* **Records to process**:
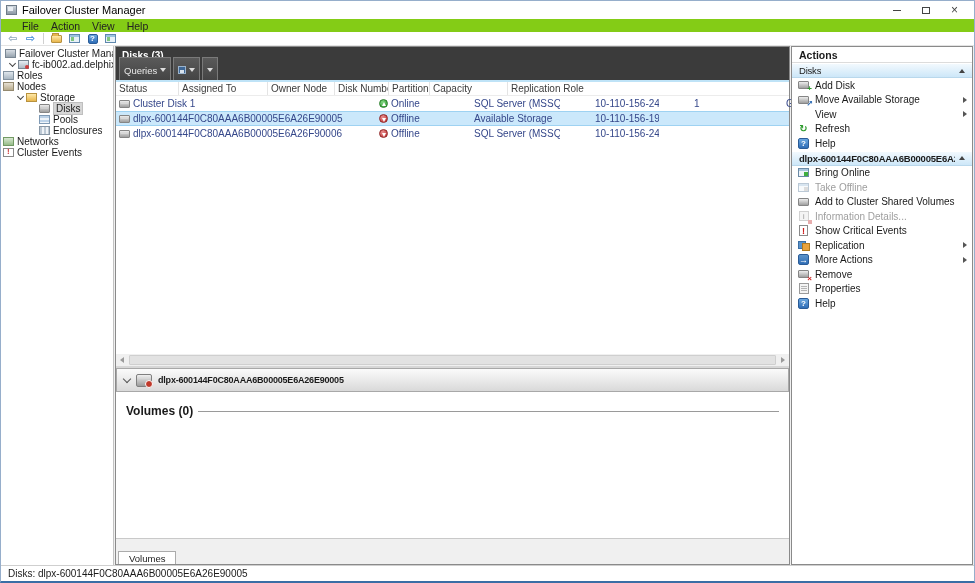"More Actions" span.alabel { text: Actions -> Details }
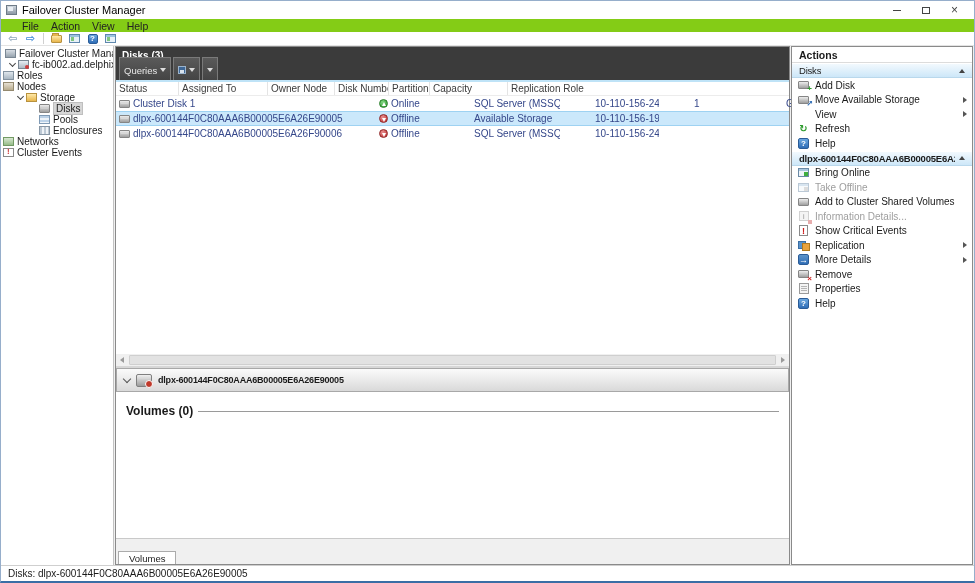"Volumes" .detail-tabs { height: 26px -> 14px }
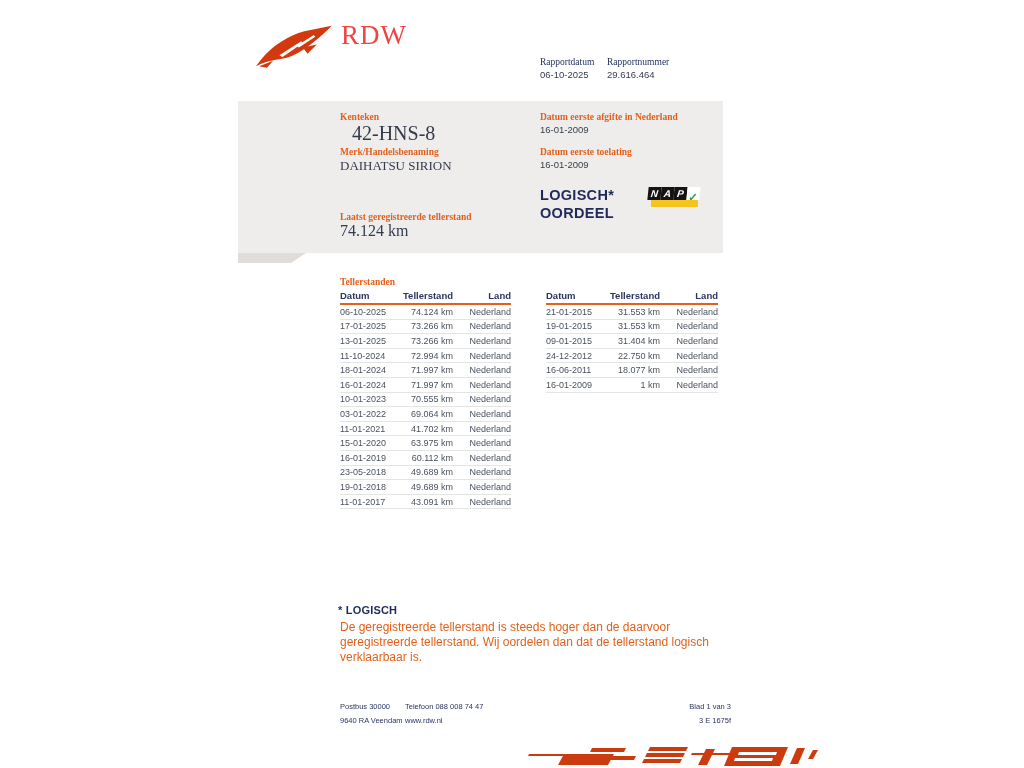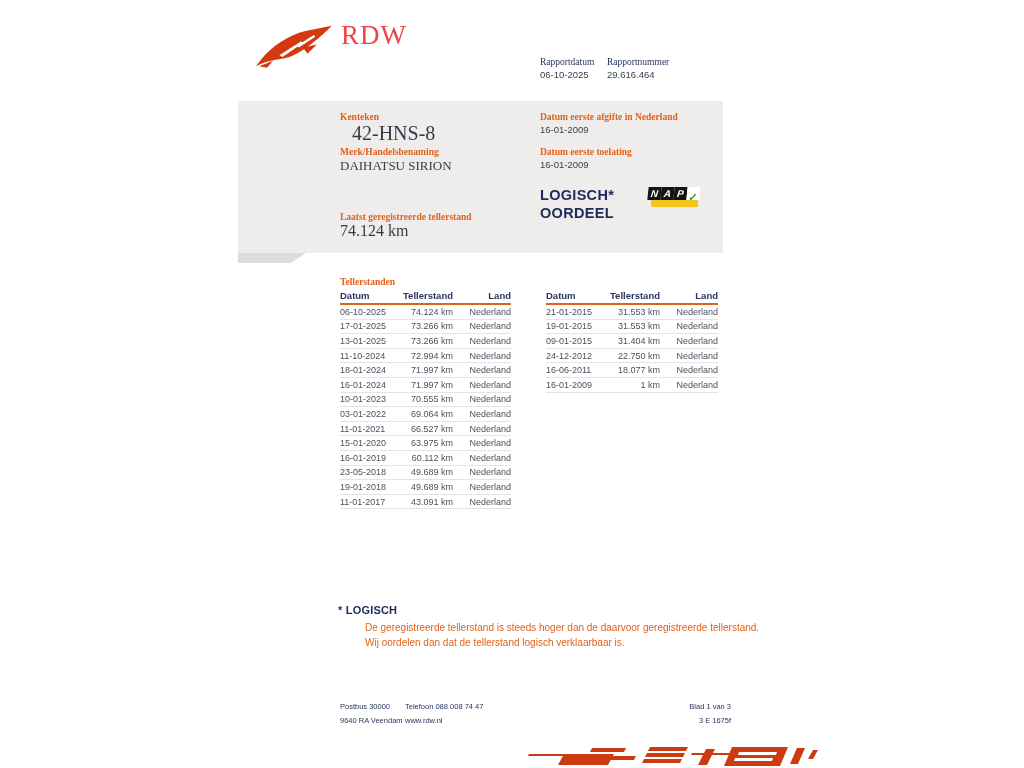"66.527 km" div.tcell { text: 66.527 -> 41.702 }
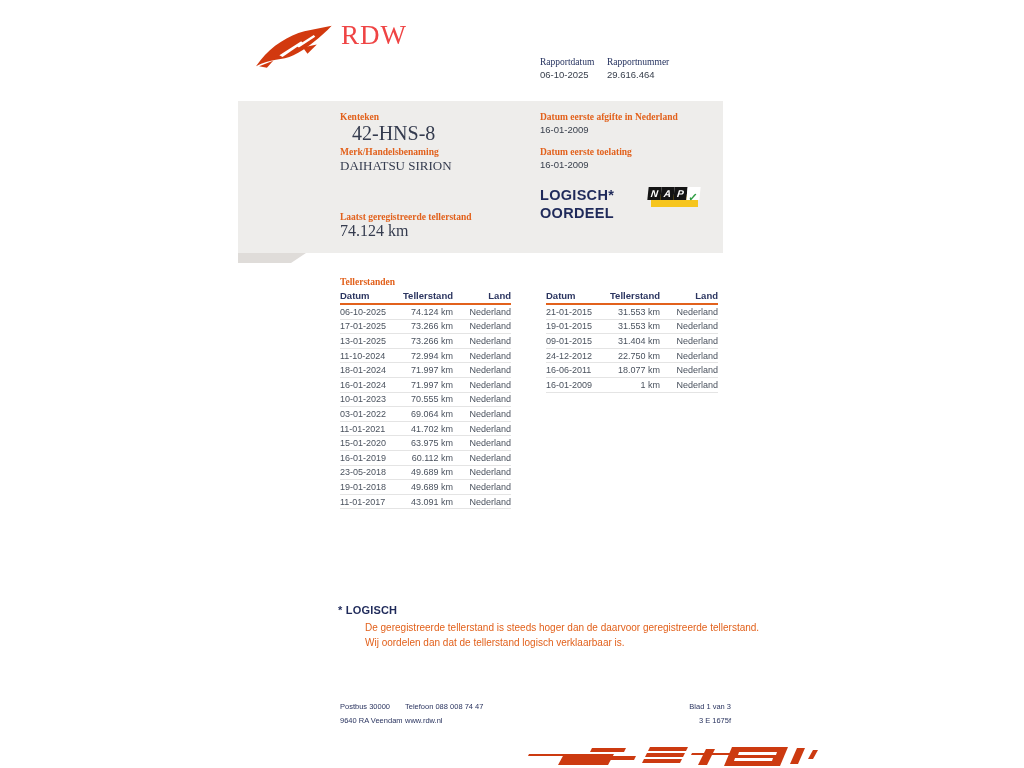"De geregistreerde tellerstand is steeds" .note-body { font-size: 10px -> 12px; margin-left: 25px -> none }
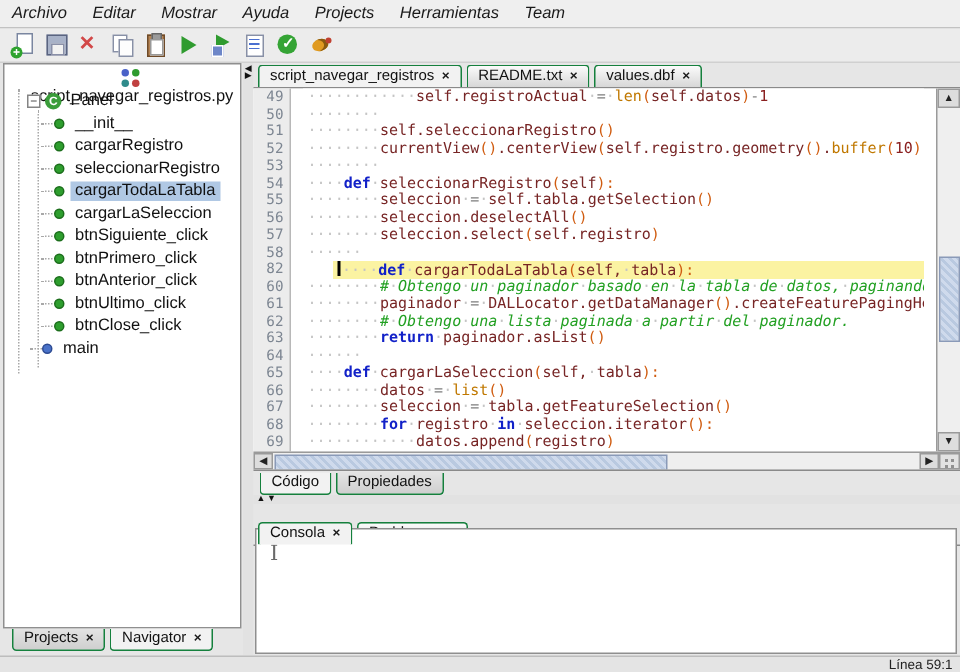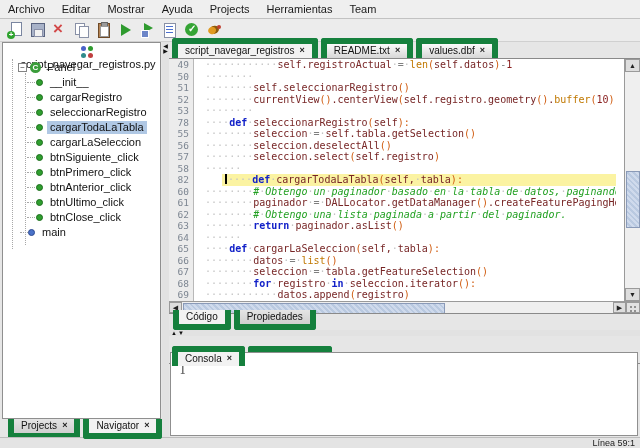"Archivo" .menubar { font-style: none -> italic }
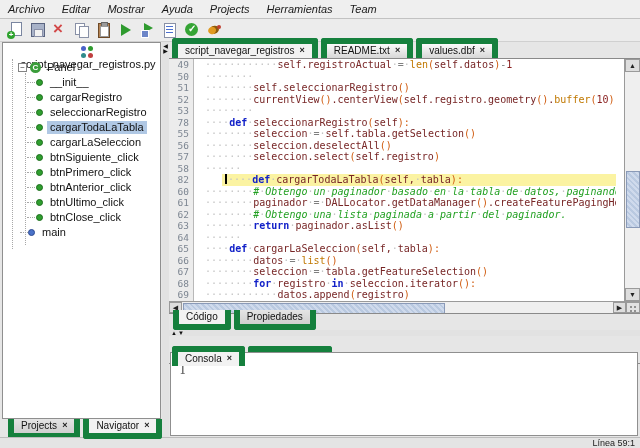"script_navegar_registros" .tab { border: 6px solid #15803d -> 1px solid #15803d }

* **Work instruction**: What you give back should be exactly the lines from the line holding "text: 66.527 ->" through the final line of the material, both ends included, and please leave out the pictures.

* **Answer area**:
"66.527 km" div.tcell { text: 66.527 -> 41.702 }
"De geregistreerde tellerstand is steeds" .note-body { font-size: 10px -> 12px; margin-left: 25px -> none }
"Archivo" .menubar { font-style: none -> italic }
"script_navegar_registros" .tab { border: 6px solid #15803d -> 1px solid #15803d }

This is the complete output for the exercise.